# What to work on
Reproduce word for word the part of the listing below that opens with the line containing "Q: Is the crate on the right part?" and closes with the line containing "A: No, there are containers", including both of those lines.

# Data listing
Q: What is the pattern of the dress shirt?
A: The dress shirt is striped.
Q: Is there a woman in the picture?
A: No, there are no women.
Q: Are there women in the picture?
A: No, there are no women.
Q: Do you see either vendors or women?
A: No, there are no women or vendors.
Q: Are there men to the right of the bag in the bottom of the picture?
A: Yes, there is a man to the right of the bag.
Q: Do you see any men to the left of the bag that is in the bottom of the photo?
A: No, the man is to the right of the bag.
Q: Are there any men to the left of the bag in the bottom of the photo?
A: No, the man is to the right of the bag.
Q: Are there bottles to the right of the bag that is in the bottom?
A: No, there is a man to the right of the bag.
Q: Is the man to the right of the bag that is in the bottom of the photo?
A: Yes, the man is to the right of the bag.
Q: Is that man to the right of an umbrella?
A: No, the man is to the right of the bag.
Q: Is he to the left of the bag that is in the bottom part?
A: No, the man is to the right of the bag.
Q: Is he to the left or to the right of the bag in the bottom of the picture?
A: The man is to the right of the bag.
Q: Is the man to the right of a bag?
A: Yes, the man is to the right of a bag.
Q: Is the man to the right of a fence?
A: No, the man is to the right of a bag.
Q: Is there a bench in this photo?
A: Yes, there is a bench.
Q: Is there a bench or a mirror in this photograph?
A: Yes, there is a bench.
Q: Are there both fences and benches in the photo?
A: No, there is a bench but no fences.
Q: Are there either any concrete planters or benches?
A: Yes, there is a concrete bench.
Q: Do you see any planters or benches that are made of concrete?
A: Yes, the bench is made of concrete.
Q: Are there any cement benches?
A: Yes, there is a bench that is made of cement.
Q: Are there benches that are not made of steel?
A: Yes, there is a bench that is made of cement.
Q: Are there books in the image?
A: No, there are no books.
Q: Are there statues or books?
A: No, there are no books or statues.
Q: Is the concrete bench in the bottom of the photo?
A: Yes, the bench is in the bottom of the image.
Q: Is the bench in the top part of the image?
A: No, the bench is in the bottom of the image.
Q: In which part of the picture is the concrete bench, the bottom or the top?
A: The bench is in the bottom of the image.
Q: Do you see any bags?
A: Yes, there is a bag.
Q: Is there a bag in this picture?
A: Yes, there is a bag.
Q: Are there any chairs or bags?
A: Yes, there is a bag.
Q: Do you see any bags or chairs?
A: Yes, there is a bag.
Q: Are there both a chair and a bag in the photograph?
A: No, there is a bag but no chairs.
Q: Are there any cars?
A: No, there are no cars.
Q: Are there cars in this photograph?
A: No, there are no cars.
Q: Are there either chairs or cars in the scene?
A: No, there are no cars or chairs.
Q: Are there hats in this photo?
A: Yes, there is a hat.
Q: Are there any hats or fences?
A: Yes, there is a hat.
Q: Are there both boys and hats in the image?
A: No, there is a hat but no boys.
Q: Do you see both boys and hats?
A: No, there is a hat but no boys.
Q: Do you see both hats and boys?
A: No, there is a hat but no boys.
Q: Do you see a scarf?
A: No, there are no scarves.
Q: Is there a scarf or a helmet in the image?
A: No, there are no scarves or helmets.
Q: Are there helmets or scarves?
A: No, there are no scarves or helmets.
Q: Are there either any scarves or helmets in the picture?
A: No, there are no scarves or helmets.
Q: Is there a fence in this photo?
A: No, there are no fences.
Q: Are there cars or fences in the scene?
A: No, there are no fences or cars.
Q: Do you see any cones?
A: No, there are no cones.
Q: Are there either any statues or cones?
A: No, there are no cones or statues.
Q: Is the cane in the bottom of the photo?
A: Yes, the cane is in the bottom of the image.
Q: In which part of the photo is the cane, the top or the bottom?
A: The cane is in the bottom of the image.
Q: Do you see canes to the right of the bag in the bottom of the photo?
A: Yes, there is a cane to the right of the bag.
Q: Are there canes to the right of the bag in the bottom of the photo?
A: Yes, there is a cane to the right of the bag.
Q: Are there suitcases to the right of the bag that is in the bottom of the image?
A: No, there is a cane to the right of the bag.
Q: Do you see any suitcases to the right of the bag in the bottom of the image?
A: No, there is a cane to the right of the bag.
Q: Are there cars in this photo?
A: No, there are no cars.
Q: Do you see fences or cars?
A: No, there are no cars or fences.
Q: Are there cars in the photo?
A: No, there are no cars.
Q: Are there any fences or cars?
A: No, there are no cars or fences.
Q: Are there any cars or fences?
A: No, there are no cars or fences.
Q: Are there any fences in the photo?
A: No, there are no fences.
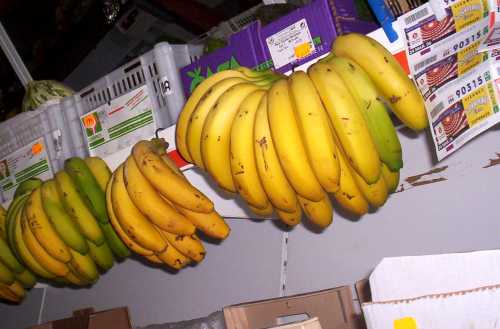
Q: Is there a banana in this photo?
A: Yes, there is a banana.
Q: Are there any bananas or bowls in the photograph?
A: Yes, there is a banana.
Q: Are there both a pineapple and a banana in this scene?
A: No, there is a banana but no pineapples.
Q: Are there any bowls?
A: No, there are no bowls.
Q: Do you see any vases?
A: No, there are no vases.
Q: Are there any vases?
A: No, there are no vases.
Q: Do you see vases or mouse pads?
A: No, there are no vases or mouse pads.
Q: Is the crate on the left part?
A: Yes, the crate is on the left of the image.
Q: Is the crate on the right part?
A: No, the crate is on the left of the image.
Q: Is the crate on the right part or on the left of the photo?
A: The crate is on the left of the image.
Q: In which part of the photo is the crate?
A: The crate is on the left of the image.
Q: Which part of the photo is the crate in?
A: The crate is on the left of the image.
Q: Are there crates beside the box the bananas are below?
A: Yes, there is a crate beside the box.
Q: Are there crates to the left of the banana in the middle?
A: Yes, there is a crate to the left of the banana.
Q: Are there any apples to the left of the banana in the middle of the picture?
A: No, there is a crate to the left of the banana.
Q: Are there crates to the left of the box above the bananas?
A: Yes, there is a crate to the left of the box.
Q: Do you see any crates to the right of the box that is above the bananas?
A: No, the crate is to the left of the box.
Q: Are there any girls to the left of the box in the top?
A: No, there is a crate to the left of the box.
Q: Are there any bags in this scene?
A: No, there are no bags.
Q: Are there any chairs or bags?
A: No, there are no bags or chairs.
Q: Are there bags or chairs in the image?
A: No, there are no bags or chairs.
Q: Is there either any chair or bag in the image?
A: No, there are no bags or chairs.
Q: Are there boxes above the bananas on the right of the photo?
A: Yes, there is a box above the bananas.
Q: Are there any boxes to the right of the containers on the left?
A: Yes, there is a box to the right of the containers.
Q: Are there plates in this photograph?
A: No, there are no plates.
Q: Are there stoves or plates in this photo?
A: No, there are no plates or stoves.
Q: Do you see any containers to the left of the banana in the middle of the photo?
A: Yes, there are containers to the left of the banana.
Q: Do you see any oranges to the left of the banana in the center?
A: No, there are containers to the left of the banana.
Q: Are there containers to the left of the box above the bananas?
A: Yes, there are containers to the left of the box.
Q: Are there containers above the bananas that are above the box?
A: Yes, there are containers above the bananas.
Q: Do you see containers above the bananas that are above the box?
A: Yes, there are containers above the bananas.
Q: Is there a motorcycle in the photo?
A: No, there are no motorcycles.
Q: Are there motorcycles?
A: No, there are no motorcycles.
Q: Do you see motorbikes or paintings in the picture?
A: No, there are no motorbikes or paintings.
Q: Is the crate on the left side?
A: Yes, the crate is on the left of the image.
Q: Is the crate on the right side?
A: No, the crate is on the left of the image.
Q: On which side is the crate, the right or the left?
A: The crate is on the left of the image.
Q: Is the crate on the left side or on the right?
A: The crate is on the left of the image.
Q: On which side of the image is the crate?
A: The crate is on the left of the image.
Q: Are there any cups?
A: No, there are no cups.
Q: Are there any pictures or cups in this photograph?
A: No, there are no cups or pictures.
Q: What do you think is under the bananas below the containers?
A: The box is under the bananas.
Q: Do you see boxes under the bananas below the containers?
A: Yes, there is a box under the bananas.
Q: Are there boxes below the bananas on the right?
A: Yes, there is a box below the bananas.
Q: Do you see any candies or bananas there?
A: Yes, there is a banana.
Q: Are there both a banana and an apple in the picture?
A: No, there is a banana but no apples.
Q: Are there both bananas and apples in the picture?
A: No, there is a banana but no apples.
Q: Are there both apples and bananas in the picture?
A: No, there is a banana but no apples.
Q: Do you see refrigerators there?
A: No, there are no refrigerators.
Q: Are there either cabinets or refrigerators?
A: No, there are no refrigerators or cabinets.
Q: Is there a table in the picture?
A: No, there are no tables.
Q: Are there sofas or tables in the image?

# Finished exercise
Q: Is the crate on the right part?
A: No, the crate is on the left of the image.
Q: Is the crate on the right part or on the left of the photo?
A: The crate is on the left of the image.
Q: In which part of the photo is the crate?
A: The crate is on the left of the image.
Q: Which part of the photo is the crate in?
A: The crate is on the left of the image.
Q: Are there crates beside the box the bananas are below?
A: Yes, there is a crate beside the box.
Q: Are there crates to the left of the banana in the middle?
A: Yes, there is a crate to the left of the banana.
Q: Are there any apples to the left of the banana in the middle of the picture?
A: No, there is a crate to the left of the banana.
Q: Are there crates to the left of the box above the bananas?
A: Yes, there is a crate to the left of the box.
Q: Do you see any crates to the right of the box that is above the bananas?
A: No, the crate is to the left of the box.
Q: Are there any girls to the left of the box in the top?
A: No, there is a crate to the left of the box.
Q: Are there any bags in this scene?
A: No, there are no bags.
Q: Are there any chairs or bags?
A: No, there are no bags or chairs.
Q: Are there bags or chairs in the image?
A: No, there are no bags or chairs.
Q: Is there either any chair or bag in the image?
A: No, there are no bags or chairs.
Q: Are there boxes above the bananas on the right of the photo?
A: Yes, there is a box above the bananas.
Q: Are there any boxes to the right of the containers on the left?
A: Yes, there is a box to the right of the containers.
Q: Are there plates in this photograph?
A: No, there are no plates.
Q: Are there stoves or plates in this photo?
A: No, there are no plates or stoves.
Q: Do you see any containers to the left of the banana in the middle of the photo?
A: Yes, there are containers to the left of the banana.
Q: Do you see any oranges to the left of the banana in the center?
A: No, there are containers to the left of the banana.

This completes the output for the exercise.